Wood has balanced running a business while single-handedly raising her 10-year-old son Ian and, more recently, battling cancer.

The physical effects of her treatment aren’t obvious, but beneath her stylish wig and those natural-looking eyebrows (courtesy of friend and professional makeup artist Leslie-Anne Barrett) is a woman who’s starting to get her mojo back.

Wood, 52, learned last year she had diffuse large B-cell lymphoma. It’s the most common type of non-Hodgkin lymphoma in adults. It was first detected while she was undergoing tests in June for unrelated stomach cramping.

She wasn’t officially diagnosed until September, following a biopsy. That meant she spent her summer of 2017 knowing she likely had cancer but without any idea of how serious it was.

Once the disease was confirmed, she was referred to the General campus of the Ottawa Hospital. She knew she was in good hands upon learning her hematologist was Dr. Carolyn Faught. They’d attended Sir Robert Borden High School together.

“She was the smartest girl in my high school,” Wood recalls of the blood specialist who’s as plain-spoken as herself.

Wood continued to work part-time while undergoing chemotherapy, both to support herself and her son, and to stay busy. By her fourth treatment, she learned she was in remission. She completed her sixth and final round of chemotherapy on Jan. 5.

“Throughout my illness, everyone so stepped up,” she says. “Forty people started a meal train and were dropping off meals for me. It was amazing.”

Having a brush with mortality has caused Wood to think deeply about what’s most meaningful: friends and family. “Live for the moment” is a tired cliché, yet the message remains inescapable.

“Work is always going to be really important to me, but I make time for people now.  Life’s fast and work makes it seem even faster.”

“Work is always going to be really important to me, but I make time for people now,” she says. “Life’s fast and work makes it seem even faster. It’s about making the time to talk to your mother, to talk to your friends, and to talk to those people who came out of the woodwork to help me.

“Call it whatever you want; carpe diem it is. I’m a person who very often reflects on missed opportunities, things I woulda, coulda, shoulda done better in the past, or thinking about the future. How many times do I accidentally write the next week’s date down? I’m always thinking ahead because I’m a (professional) planner.
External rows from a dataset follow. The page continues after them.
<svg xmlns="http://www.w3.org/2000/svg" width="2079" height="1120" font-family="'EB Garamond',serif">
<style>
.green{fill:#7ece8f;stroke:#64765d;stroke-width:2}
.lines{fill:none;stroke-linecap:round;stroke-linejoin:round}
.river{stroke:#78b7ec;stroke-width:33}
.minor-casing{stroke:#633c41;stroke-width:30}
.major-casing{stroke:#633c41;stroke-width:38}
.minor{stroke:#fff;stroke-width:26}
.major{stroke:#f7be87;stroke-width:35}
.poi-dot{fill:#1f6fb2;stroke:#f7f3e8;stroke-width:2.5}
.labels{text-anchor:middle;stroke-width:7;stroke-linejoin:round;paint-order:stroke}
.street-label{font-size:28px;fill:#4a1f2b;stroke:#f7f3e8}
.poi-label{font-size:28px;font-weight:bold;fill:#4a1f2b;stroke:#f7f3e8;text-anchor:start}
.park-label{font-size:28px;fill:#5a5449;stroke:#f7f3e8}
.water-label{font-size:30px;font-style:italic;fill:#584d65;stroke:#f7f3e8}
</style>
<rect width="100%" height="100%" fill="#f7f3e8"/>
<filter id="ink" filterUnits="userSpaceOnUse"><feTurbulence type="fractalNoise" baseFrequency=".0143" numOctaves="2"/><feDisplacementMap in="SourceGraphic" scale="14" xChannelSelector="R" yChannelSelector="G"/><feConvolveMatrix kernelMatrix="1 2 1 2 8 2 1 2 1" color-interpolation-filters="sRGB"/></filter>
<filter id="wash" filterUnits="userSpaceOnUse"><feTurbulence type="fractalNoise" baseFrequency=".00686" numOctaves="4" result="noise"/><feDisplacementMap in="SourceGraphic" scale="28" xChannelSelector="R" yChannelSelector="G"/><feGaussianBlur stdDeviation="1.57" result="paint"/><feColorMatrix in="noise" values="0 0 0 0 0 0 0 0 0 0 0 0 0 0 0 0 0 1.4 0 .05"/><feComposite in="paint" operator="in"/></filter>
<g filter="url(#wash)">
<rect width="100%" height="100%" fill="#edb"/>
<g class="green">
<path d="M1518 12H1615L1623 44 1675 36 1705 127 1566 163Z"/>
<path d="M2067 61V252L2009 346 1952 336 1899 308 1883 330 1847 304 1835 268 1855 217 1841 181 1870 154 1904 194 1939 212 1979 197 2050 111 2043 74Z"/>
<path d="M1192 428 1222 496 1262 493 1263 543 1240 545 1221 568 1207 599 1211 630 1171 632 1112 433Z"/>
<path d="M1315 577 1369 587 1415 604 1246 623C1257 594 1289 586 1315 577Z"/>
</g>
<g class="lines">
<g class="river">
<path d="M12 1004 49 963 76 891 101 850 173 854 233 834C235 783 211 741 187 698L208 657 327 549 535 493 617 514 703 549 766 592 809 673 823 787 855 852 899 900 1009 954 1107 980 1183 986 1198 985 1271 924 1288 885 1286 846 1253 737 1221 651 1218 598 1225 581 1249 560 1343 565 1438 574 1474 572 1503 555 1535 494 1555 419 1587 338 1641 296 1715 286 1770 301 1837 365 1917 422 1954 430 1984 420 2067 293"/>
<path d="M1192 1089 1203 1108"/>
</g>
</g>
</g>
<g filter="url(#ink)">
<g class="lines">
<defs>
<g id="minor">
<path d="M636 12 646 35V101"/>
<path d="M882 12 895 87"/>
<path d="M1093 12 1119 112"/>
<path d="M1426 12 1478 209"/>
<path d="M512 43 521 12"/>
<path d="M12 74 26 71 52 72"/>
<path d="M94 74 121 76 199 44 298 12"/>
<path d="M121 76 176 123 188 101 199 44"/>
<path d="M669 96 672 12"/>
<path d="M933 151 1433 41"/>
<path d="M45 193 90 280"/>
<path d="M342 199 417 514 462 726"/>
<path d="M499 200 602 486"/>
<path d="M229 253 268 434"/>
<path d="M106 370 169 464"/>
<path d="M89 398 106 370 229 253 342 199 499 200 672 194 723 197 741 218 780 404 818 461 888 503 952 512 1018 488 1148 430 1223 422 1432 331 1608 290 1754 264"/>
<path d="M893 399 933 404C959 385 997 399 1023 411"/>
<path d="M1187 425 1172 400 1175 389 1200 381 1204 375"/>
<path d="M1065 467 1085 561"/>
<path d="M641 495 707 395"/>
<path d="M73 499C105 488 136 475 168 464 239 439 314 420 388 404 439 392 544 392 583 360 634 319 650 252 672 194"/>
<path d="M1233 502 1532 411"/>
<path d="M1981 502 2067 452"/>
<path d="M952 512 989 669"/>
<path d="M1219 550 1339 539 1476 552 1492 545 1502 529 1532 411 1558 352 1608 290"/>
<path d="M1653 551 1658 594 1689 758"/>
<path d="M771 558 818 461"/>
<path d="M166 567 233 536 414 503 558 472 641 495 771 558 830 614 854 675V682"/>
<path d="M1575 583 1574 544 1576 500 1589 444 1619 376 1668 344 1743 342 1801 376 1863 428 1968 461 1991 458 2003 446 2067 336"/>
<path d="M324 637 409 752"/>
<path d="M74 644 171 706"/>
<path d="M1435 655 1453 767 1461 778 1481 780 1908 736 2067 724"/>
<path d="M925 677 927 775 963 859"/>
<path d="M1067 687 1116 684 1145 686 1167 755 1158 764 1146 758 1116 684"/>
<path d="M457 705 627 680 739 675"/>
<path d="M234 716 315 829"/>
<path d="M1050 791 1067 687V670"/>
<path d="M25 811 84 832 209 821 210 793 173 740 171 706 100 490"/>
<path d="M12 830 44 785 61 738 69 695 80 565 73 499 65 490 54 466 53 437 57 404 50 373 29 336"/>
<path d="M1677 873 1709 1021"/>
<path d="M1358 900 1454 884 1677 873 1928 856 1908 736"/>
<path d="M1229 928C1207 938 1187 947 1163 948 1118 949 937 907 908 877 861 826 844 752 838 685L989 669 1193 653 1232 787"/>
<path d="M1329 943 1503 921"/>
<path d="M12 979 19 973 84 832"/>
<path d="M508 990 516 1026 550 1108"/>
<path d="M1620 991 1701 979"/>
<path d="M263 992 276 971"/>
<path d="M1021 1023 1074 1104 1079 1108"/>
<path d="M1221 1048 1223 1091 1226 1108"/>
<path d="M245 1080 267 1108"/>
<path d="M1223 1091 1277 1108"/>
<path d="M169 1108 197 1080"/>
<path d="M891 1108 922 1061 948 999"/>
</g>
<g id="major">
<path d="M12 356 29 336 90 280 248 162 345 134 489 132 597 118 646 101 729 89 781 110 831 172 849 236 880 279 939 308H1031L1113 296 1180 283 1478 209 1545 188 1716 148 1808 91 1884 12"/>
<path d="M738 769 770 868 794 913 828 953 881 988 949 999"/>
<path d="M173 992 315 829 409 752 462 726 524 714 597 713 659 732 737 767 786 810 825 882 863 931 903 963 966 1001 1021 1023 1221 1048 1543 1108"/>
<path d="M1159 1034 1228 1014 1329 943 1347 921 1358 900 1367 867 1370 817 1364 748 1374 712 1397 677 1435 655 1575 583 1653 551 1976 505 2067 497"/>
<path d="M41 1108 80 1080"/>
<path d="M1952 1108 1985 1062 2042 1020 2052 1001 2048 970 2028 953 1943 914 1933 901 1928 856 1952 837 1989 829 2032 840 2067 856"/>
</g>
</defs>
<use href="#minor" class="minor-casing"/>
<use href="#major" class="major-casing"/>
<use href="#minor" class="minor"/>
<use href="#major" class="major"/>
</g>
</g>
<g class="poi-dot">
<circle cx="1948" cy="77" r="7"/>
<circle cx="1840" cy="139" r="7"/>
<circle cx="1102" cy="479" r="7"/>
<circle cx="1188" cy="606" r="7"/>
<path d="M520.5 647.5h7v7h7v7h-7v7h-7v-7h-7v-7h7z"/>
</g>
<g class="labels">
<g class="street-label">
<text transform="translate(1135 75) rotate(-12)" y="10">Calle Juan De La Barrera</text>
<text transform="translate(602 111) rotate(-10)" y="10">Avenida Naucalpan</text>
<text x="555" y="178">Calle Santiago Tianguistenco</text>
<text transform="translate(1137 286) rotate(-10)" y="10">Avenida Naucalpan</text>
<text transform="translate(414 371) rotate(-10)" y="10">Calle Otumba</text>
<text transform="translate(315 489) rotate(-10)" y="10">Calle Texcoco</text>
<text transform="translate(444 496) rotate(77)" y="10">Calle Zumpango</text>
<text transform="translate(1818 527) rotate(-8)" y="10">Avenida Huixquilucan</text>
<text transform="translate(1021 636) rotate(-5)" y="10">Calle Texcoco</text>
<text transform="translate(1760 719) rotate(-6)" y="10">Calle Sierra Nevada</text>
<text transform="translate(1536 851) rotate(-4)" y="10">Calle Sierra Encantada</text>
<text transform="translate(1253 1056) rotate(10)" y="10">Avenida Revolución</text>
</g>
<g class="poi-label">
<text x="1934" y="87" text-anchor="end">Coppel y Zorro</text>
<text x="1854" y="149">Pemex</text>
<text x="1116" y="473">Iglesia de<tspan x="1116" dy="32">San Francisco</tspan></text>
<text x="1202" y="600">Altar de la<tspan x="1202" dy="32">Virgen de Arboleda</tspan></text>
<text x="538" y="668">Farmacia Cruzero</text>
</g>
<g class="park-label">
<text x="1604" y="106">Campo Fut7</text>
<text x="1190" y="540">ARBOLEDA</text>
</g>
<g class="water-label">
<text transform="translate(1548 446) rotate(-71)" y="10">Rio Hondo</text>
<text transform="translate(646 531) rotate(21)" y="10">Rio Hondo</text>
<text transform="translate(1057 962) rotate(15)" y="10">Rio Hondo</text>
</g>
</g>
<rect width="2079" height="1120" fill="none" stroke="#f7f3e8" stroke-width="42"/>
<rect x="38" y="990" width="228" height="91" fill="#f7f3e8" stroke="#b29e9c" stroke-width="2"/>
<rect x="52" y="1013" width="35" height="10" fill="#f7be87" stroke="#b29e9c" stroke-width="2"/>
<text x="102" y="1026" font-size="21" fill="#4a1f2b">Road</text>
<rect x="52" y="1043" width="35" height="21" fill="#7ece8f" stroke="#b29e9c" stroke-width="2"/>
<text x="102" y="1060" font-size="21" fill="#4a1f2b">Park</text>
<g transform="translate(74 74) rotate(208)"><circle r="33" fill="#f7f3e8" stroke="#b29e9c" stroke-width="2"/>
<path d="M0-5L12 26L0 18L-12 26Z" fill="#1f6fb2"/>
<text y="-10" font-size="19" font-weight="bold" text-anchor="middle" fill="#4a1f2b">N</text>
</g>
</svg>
“It’s very hard to be in the moment.”

She’s currently the marketing director for the Canadian Tulip Festival, the new Garden Promenade and the award-winning Summer Solstice Indigenous Festival. She’s also consulting for the Canadian Garden Council and will produce her fourth annual Broadway for Bruyère Gala in September.  
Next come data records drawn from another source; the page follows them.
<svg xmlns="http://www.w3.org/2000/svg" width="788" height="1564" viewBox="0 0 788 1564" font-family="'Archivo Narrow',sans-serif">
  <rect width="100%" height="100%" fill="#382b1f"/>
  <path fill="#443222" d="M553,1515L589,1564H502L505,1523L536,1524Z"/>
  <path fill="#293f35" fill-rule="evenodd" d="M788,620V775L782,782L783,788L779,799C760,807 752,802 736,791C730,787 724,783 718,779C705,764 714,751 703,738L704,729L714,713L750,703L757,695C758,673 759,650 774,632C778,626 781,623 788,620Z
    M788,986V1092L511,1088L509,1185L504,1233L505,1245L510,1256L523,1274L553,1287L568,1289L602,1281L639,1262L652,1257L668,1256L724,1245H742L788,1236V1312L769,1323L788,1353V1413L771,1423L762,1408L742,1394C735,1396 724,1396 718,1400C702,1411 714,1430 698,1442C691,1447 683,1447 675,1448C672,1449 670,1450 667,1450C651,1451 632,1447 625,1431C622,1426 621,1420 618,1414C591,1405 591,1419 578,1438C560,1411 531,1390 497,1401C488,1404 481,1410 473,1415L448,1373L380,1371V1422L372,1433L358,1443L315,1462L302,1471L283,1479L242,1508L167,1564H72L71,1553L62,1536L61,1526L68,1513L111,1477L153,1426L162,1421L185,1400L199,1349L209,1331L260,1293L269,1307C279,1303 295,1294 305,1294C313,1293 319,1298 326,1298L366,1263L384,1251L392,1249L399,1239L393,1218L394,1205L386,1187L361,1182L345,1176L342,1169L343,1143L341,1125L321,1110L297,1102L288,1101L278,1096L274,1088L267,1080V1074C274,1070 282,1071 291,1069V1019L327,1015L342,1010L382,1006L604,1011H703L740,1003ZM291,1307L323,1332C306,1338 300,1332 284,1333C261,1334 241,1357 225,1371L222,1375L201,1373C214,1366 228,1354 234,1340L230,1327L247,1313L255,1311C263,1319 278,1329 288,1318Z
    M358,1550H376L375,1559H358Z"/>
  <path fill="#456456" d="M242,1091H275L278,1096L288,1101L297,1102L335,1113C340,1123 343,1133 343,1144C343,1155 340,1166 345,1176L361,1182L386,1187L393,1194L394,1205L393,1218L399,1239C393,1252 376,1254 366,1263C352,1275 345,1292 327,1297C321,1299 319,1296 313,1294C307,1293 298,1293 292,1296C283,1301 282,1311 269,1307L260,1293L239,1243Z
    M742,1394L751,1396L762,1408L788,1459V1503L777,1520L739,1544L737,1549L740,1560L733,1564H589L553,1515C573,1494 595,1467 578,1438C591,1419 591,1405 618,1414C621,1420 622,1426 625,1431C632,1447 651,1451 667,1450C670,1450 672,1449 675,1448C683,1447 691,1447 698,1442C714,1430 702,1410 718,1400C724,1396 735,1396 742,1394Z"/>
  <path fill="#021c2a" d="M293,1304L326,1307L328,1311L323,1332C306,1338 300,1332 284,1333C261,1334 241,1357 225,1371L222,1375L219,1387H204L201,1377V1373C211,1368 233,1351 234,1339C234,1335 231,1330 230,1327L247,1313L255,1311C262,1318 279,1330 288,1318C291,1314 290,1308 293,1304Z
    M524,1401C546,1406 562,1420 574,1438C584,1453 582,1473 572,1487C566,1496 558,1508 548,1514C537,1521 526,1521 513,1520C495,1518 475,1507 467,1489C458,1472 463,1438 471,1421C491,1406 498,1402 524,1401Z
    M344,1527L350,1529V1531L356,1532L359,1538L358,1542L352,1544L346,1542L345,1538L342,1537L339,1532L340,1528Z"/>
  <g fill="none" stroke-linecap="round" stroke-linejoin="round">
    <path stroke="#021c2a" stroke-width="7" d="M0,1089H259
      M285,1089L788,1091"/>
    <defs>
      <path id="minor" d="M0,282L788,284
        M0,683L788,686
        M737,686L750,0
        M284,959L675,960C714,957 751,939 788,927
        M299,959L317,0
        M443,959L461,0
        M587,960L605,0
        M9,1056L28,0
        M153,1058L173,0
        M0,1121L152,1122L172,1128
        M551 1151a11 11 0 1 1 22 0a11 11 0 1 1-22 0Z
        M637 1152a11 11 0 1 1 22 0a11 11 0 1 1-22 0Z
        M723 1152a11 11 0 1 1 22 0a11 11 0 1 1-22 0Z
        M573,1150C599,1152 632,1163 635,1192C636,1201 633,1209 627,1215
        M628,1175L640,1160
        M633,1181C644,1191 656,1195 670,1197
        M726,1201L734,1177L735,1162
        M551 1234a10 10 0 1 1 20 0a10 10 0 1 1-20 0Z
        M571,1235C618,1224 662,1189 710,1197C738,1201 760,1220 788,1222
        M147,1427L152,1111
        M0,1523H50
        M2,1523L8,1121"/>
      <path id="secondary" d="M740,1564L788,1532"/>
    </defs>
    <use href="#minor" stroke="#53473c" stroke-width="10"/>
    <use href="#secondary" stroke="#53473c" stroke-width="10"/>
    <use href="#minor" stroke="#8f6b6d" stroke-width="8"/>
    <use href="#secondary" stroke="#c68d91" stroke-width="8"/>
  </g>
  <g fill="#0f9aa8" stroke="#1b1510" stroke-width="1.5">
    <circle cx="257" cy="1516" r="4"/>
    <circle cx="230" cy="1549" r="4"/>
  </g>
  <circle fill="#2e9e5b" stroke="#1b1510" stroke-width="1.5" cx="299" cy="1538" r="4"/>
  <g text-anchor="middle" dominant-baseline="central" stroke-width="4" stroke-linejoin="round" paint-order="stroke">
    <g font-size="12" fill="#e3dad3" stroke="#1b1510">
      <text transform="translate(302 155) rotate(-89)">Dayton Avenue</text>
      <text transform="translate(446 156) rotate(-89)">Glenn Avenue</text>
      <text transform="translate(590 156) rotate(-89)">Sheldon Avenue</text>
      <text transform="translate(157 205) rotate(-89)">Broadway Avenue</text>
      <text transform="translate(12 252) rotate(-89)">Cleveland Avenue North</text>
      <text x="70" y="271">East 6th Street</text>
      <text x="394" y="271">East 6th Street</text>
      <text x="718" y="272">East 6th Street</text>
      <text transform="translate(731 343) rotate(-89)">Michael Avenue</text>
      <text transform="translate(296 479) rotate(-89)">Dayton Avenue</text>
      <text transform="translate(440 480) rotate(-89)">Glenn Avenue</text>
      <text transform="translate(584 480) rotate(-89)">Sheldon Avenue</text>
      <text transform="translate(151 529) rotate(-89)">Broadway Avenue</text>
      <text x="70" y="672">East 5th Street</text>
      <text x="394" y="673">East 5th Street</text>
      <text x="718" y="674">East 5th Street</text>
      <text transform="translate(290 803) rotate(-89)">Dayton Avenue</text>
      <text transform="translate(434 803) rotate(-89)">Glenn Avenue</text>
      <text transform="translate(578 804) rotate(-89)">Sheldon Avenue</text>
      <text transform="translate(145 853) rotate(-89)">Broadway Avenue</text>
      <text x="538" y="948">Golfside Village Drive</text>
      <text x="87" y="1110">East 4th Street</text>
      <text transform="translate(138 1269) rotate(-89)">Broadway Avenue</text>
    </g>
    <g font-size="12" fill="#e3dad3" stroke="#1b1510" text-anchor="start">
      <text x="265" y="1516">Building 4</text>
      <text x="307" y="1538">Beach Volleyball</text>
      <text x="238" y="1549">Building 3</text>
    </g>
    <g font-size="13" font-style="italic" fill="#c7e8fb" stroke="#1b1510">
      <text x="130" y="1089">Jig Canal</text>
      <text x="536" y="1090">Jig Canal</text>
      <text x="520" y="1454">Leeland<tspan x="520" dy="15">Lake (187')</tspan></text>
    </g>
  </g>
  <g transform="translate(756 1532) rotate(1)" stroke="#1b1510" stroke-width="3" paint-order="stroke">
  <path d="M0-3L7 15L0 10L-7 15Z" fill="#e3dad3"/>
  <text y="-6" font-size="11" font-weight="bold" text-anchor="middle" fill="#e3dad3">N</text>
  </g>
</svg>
From now on, she says, she plans to apply her renewed passion for life equally to her career.

“I want to feel good about the work I do, I want to work for clients who really appreciate me and I want to earn a good living so that I can have work-life balance, to be with my son and the people who care about me,” Wood says.

Five things to know about Karen Wood

  1. She has twice been a finalist in the entrepreneurial category for Businesswoman of the Year. “Always a bridesmaid, never a bride,” she quips.
  2. She’s an early riser. Contributing factors include her childhood history as a competitive swimmer with pre-sunrise practices.
  3. The best career advice she’s ever received came from Roger Neilson House co-founder Dave Ready. He once told her, when her job in promotions had stalled, to embrace change. She did by starting Knock on Wood in 1998.
  4. One of her first gigs with KOW was to promote the opening of the former Empire Grill restaurant in the ByWard Market.
  5. Wood’s work with charities has included the Snowsuit Fund, Ottawa Regional Cancer Foundation, CHEO, Roger Neilson House, Canadian Museum of Nature, United Way, Max Keeping Foundation, Royal Ottawa Foundation for Mental Health and Big Brothers Big Sisters of Ottawa.